Memposisikan HANHA industry
HANHA sebagai satu industri di bidang “penjernihan” air di tahun 2024 tertarik untuk menopang pembiayaan dengan sumber KOICA (Korea International Cooperation Agency) yang meliputi: pendidikan, kesehatan, infrastruktur, pertanian dan pembangunan desa, lingkungan dan perubahan iklim, pemerintahan dan administrasi publik, pemberdayaan ekonomi dan pembangunan industri, pembangunan sosial dan kerjasama teknik dan pelatihan.

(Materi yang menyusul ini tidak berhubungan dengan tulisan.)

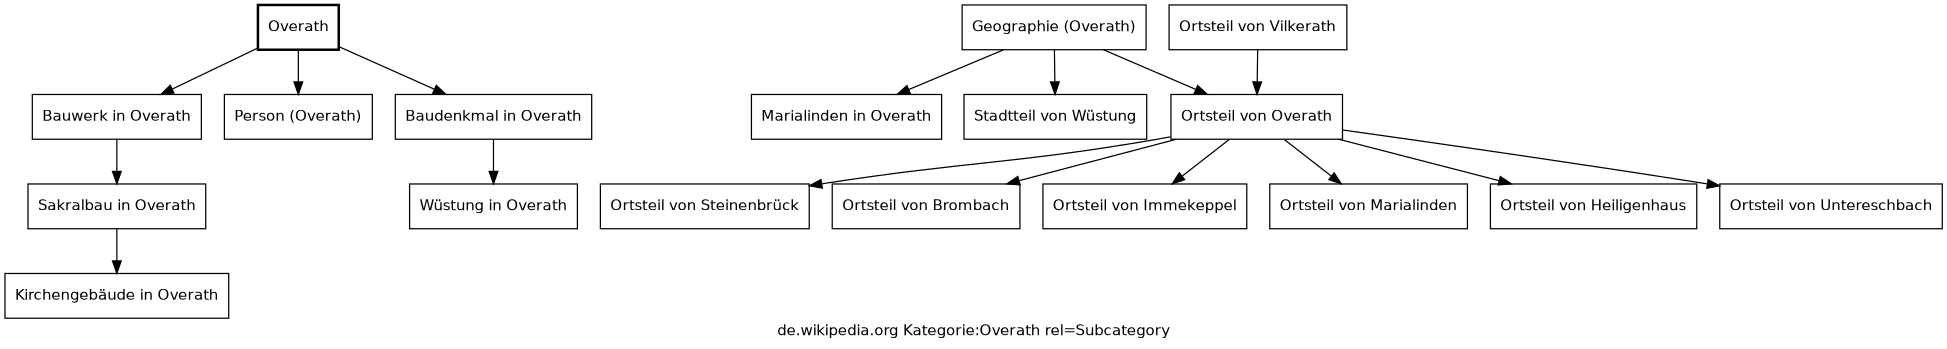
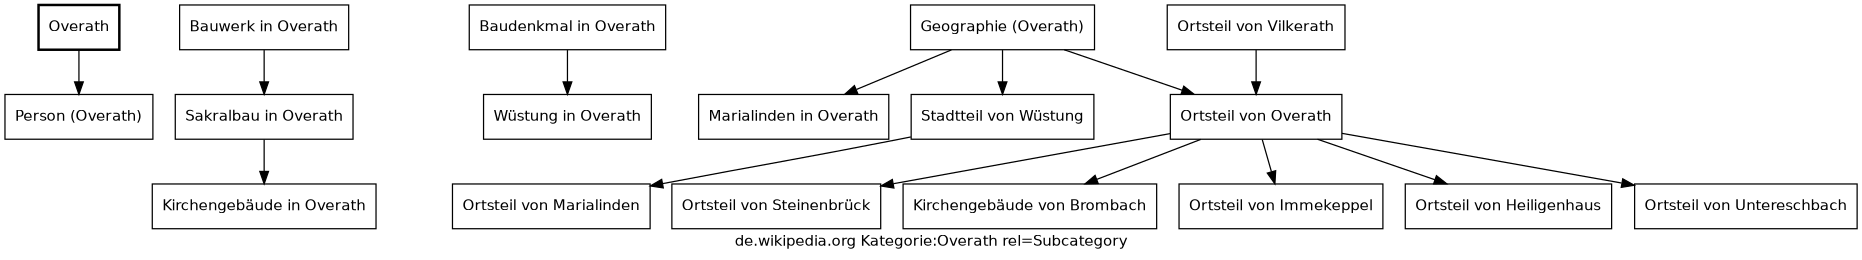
  digraph {
    fontname="DejaVu Sans"
    fontsize=12
    label="de.wikipedia.org Kategorie:Overath rel=Subcategory"
    splines=true
    node [fontname="DejaVu Sans" fontsize=12 shape=rect]
    Overath [style=bold]
    "Bauwerk in Overath"
    "Person (Overath)"
    "Baudenkmal in Overath"
    "Sakralbau in Overath"
    "Wüstung in Overath"
    n7 [label="Marialinden in Overath"]
    "Geographie (Overath)"
    n9 [label="Stadtteil von Wüstung"]
    "Ortsteil von Overath"
    "Kirchengebäude in Overath"
    "Ortsteil von Steinenbrück"
-   "Ortsteil von Brombach"
+   "Ortsteil von Brombach" [label="Kirchengebäude von Brombach"]
    "Ortsteil von Immekeppel"
    "Ortsteil von Marialinden"
    "Ortsteil von Heiligenhaus"
    "Ortsteil von Untereschbach"
    "Ortsteil von Vilkerath"
    subgraph sub_1 {
      rank=min
      Overath
    }
-   Overath -> "Bauwerk in Overath"
    Overath -> "Person (Overath)"
-   Overath -> "Baudenkmal in Overath"
    "Bauwerk in Overath" -> "Sakralbau in Overath"
    "Baudenkmal in Overath" -> "Wüstung in Overath"
    "Sakralbau in Overath" -> "Kirchengebäude in Overath"
    "Geographie (Overath)" -> n7
    "Geographie (Overath)" -> n9
    "Geographie (Overath)" -> "Ortsteil von Overath"
    "Ortsteil von Overath" -> "Ortsteil von Steinenbrück"
    "Ortsteil von Overath" -> "Ortsteil von Brombach"
    "Ortsteil von Overath" -> "Ortsteil von Immekeppel"
-   "Ortsteil von Overath" -> "Ortsteil von Marialinden"
+   n9 -> "Ortsteil von Marialinden"
    "Ortsteil von Overath" -> "Ortsteil von Heiligenhaus"
    "Ortsteil von Overath" -> "Ortsteil von Untereschbach"
    "Ortsteil von Vilkerath" -> "Ortsteil von Overath"
  }
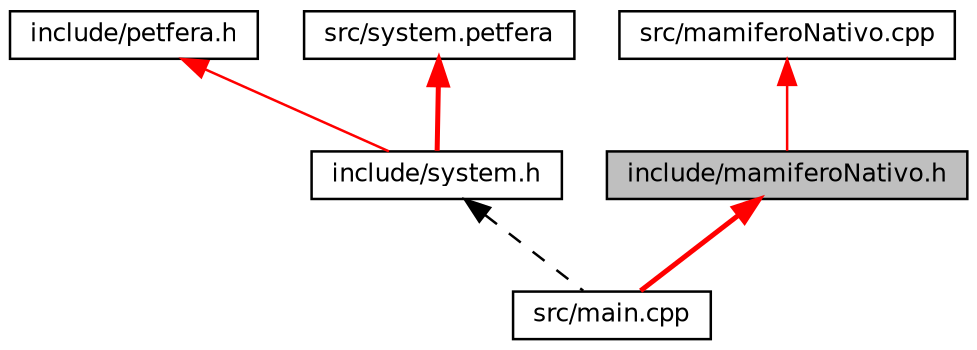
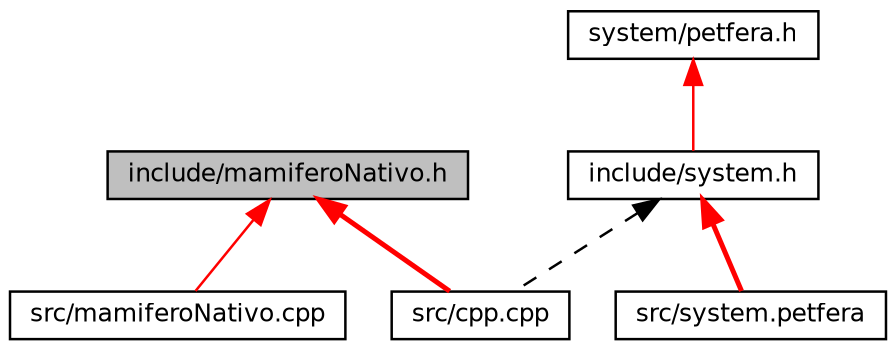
  digraph {
    fontname="DejaVu Sans"
    node [color=black fillcolor=white fontname="DejaVu Sans" fontsize=10 shape=record style=filled]
    edge [color=red dir=back fontname="DejaVu Sans" fontsize=10 labelfontname=Helvetica labelfontsize=10 style=solid]
    n1 [fillcolor=grey75 fontcolor=black height=0.2 label="include/mamiferoNativo.h" width=0.4]
    n2 [height=0.2 label="src/mamiferoNativo.cpp" width=0.4]
-   n3 [height=0.2 label="src/main.cpp" width=0.4]
-   n4 [height=0.2 label="include/petfera.h" width=0.4]
+   n3 [height=0.2 label="src/cpp.cpp" width=0.4]
+   n4 [height=0.2 label="system/petfera.h" width=0.4]
    n5 [height=0.2 label="include/system.h" width=0.4]
    n6 [height=0.2 label="src/system.petfera" width=0.4]
-   n2 -> n1
+   n1 -> n2
    n1 -> n3 [style=bold]
    n4 -> n5
    n5 -> n3 [color=black style=dashed]
-   n6 -> n5 [style=bold]
+   n5 -> n6 [style=bold]
  }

Mereka adalah kelompok (vested intrest) yang memberikan perhatian oleh karena berbagai alasan logis. Misalnya, kegiatan yang akan dilakukan ini adalah bagian dipimpin membangun membangun citra positif pemerintah Korea dan HANHA sekaligus sebagai negara dan industri yang peduli lingkungan dan banyak lagi yang mereka ingin wujudkan. Tak dipungkiri, mereka ingin menciptakan branding yang positif di Indonesia ditengah-tengah branding yang dibuat oleh Tiongkok dan Jepang.

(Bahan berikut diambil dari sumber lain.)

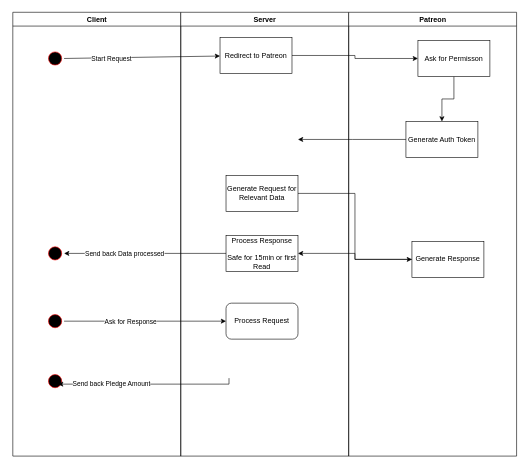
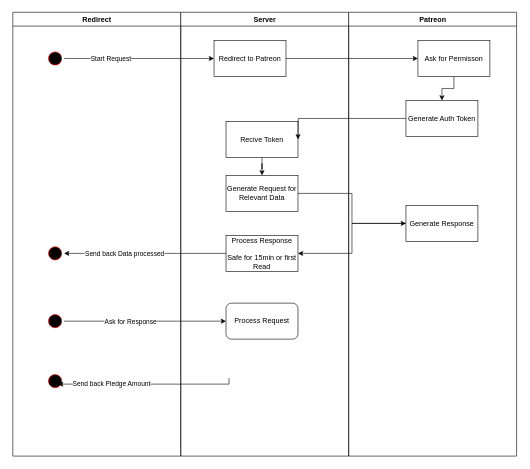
  <mxCell id="0" />
  <mxCell id="1" parent="0" />
- <mxCell id="2" value="Client" style="swimlane;whiteSpace=wrap" parent="1" vertex="1"><mxGeometry x="20.5" y="20" width="280" height="740" as="geometry" /></mxCell>
+ <mxCell id="2" value="Redirect" style="swimlane;whiteSpace=wrap" parent="1" vertex="1"><mxGeometry x="20.5" y="20" width="280" height="740" as="geometry" /></mxCell>
  <mxCell id="3" value="" style="ellipse;shape=startState;fillColor=#000000;strokeColor=#ff0000;" parent="2" vertex="1"><mxGeometry x="55.5" y="62" width="30" height="30" as="geometry" /></mxCell>
  <mxCell id="4" value="" style="ellipse;shape=startState;fillColor=#000000;strokeColor=#ff0000;" vertex="1" parent="2"><mxGeometry x="55.5" y="387" width="30" height="30" as="geometry" /></mxCell>
  <mxCell id="5" value="" style="ellipse;shape=startState;fillColor=#000000;strokeColor=#ff0000;" vertex="1" parent="2"><mxGeometry x="55.5" y="500" width="30" height="30" as="geometry" /></mxCell>
  <mxCell id="6" value="" style="ellipse;shape=startState;fillColor=#000000;strokeColor=#ff0000;" vertex="1" parent="2"><mxGeometry x="55.5" y="600" width="30" height="30" as="geometry" /></mxCell>
  <mxCell id="7" style="edgeStyle=orthogonalEdgeStyle;rounded=0;orthogonalLoop=1;jettySize=auto;html=1;entryX=0.5;entryY=1;entryDx=0;entryDy=0;" edge="1" parent="2"><mxGeometry relative="1" as="geometry"><mxPoint x="75.5" y="620" as="targetPoint" /><mxPoint x="360.5" y="610" as="sourcePoint" /><Array as="points"><mxPoint x="361" y="620" /></Array></mxGeometry></mxCell>
  <mxCell id="8" value="Send back Pledge Amount" style="edgeLabel;html=1;align=center;verticalAlign=middle;resizable=0;points=[];" vertex="1" connectable="0" parent="7"><mxGeometry x="0.403" y="-2" relative="1" as="geometry"><mxPoint as="offset" /></mxGeometry></mxCell>
  <mxCell id="9" value="Server" style="swimlane;whiteSpace=wrap" parent="1" vertex="1"><mxGeometry x="300.5" y="20" width="280" height="740" as="geometry" /></mxCell>
- <mxCell id="10" value="Redirect to Patreon" style="rounded=0;whiteSpace=wrap;html=1;" vertex="1" parent="9"><mxGeometry x="65.5" y="42" width="120" height="60" as="geometry" /></mxCell>
+ <mxCell id="10" value="Redirect to Patreon" style="rounded=0;whiteSpace=wrap;html=1;" vertex="1" parent="9"><mxGeometry x="55.5" y="47" width="120" height="60" as="geometry" /></mxCell>
+ <mxCell id="11" style="edgeStyle=orthogonalEdgeStyle;rounded=0;orthogonalLoop=1;jettySize=auto;html=1;" edge="1" parent="9" source="12" target="13"><mxGeometry relative="1" as="geometry" /></mxCell>
+ <mxCell id="12" value="Recive Token" style="rounded=0;whiteSpace=wrap;html=1;" vertex="1" parent="9"><mxGeometry x="75.5" y="182" width="120" height="60" as="geometry" /></mxCell>
  <mxCell id="13" value="Generate Request for Relevant Data" style="rounded=0;whiteSpace=wrap;html=1;" vertex="1" parent="9"><mxGeometry x="75.5" y="272" width="120" height="60" as="geometry" /></mxCell>
  <mxCell id="14" value="Process Response&lt;br&gt;&lt;br&gt;Safe for 15min or first Read" style="rounded=0;whiteSpace=wrap;html=1;" vertex="1" parent="9"><mxGeometry x="75.5" y="372" width="120" height="60" as="geometry" /></mxCell>
  <mxCell id="15" value="Process Request" style="whiteSpace=wrap;html=1;rounded=1;" vertex="1" parent="9"><mxGeometry x="75.5" y="485" width="120" height="60" as="geometry" /></mxCell>
  <mxCell id="16" value="Patreon" style="swimlane;whiteSpace=wrap" parent="1" vertex="1"><mxGeometry x="580.5" y="20" width="280" height="740" as="geometry" /></mxCell>
  <mxCell id="17" style="edgeStyle=orthogonalEdgeStyle;rounded=0;orthogonalLoop=1;jettySize=auto;html=1;entryX=0.5;entryY=0;entryDx=0;entryDy=0;" edge="1" parent="16" source="18" target="20"><mxGeometry relative="1" as="geometry" /></mxCell>
  <mxCell id="18" value="Ask for Permisson" style="rounded=0;whiteSpace=wrap;html=1;" vertex="1" parent="16"><mxGeometry x="115.5" y="47" width="120" height="60" as="geometry" /></mxCell>
  <mxCell id="19" style="edgeStyle=orthogonalEdgeStyle;rounded=0;orthogonalLoop=1;jettySize=auto;html=1;" edge="1" parent="16" source="20"><mxGeometry relative="1" as="geometry"><mxPoint x="-84.5" y="212" as="targetPoint" /></mxGeometry></mxCell>
- <mxCell id="20" value="Generate Auth Token" style="rounded=0;whiteSpace=wrap;html=1;" vertex="1" parent="16"><mxGeometry x="95.5" y="182" width="120" height="60" as="geometry" /></mxCell>
- <mxCell id="21" value="Generate Response" style="rounded=0;whiteSpace=wrap;html=1;" vertex="1" parent="16"><mxGeometry x="105.5" y="382" width="120" height="60" as="geometry" /></mxCell>
+ <mxCell id="20" value="Generate Auth Token" style="rounded=0;whiteSpace=wrap;html=1;" vertex="1" parent="16"><mxGeometry x="95.5" y="147" width="120" height="60" as="geometry" /></mxCell>
+ <mxCell id="21" value="Generate Response" style="rounded=0;whiteSpace=wrap;html=1;" vertex="1" parent="16"><mxGeometry x="95.5" y="322" width="120" height="60" as="geometry" /></mxCell>
  <mxCell id="22" value="" style="endArrow=classic;html=1;rounded=0;exitX=1;exitY=0.5;exitDx=0;exitDy=0;" edge="1" parent="1" source="3" target="10"><mxGeometry width="50" height="50" relative="1" as="geometry"><mxPoint x="416" y="300" as="sourcePoint" /><mxPoint x="346" y="100" as="targetPoint" /></mxGeometry></mxCell>
  <mxCell id="23" value="Start Request" style="edgeLabel;html=1;align=center;verticalAlign=middle;resizable=0;points=[];" vertex="1" connectable="0" parent="22"><mxGeometry x="-0.625" relative="1" as="geometry"><mxPoint x="30" as="offset" /></mxGeometry></mxCell>
  <mxCell id="24" style="edgeStyle=orthogonalEdgeStyle;rounded=0;orthogonalLoop=1;jettySize=auto;html=1;" edge="1" parent="1" source="10" target="18"><mxGeometry relative="1" as="geometry" /></mxCell>
  <mxCell id="25" style="edgeStyle=orthogonalEdgeStyle;rounded=0;orthogonalLoop=1;jettySize=auto;html=1;entryX=0;entryY=0.5;entryDx=0;entryDy=0;" edge="1" parent="1" source="13" target="21"><mxGeometry relative="1" as="geometry" /></mxCell>
  <mxCell id="26" style="edgeStyle=orthogonalEdgeStyle;rounded=0;orthogonalLoop=1;jettySize=auto;html=1;" edge="1" parent="1" source="21" target="14"><mxGeometry relative="1" as="geometry" /></mxCell>
  <mxCell id="27" style="edgeStyle=orthogonalEdgeStyle;rounded=0;orthogonalLoop=1;jettySize=auto;html=1;entryX=1;entryY=0.5;entryDx=0;entryDy=0;" edge="1" parent="1" source="14" target="4"><mxGeometry relative="1" as="geometry" /></mxCell>
  <mxCell id="28" value="Send back Data processed" style="edgeLabel;html=1;align=center;verticalAlign=middle;resizable=0;points=[];" vertex="1" connectable="0" parent="27"><mxGeometry x="0.407" y="3" relative="1" as="geometry"><mxPoint x="20" y="-3" as="offset" /></mxGeometry></mxCell>
  <mxCell id="29" style="edgeStyle=orthogonalEdgeStyle;rounded=0;orthogonalLoop=1;jettySize=auto;html=1;entryX=0;entryY=0.5;entryDx=0;entryDy=0;" edge="1" parent="1" source="5" target="15"><mxGeometry relative="1" as="geometry" /></mxCell>
  <mxCell id="30" value="Ask for Response" style="edgeLabel;html=1;align=center;verticalAlign=middle;resizable=0;points=[];" vertex="1" connectable="0" parent="29"><mxGeometry x="-0.185" relative="1" as="geometry"><mxPoint as="offset" /></mxGeometry></mxCell>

Dalam posisi seperti itu, HANHA industri merencanakan penyiapan infrastuktur yang direncanakan dipasang di Danau Sipin. Untuk itu tim mereka telah dua kali mengamati langsung kondisi Danau Sipin di titik mana akan dilakukan seandainya “proyek” dilaksanakan. Namum hal ini haruslah tetap memposisikan Danau Sipin sebagai destinasi wisata, sebagaimana dari hasil diskusi dengan Dinas Pariwisata kota jambi menetapkannya sebagai wisata air. Dengan wisata air maka atribut yang dibangun dan atraksi juga menopang konten daripada atraksi dimaksud. Dengan konsep ini maka selaras lah apa yang menjadi prioritas HANHA yang menjadikan Danau Sipin sebagai destinasi dengan air jernih, bebas dari sampah.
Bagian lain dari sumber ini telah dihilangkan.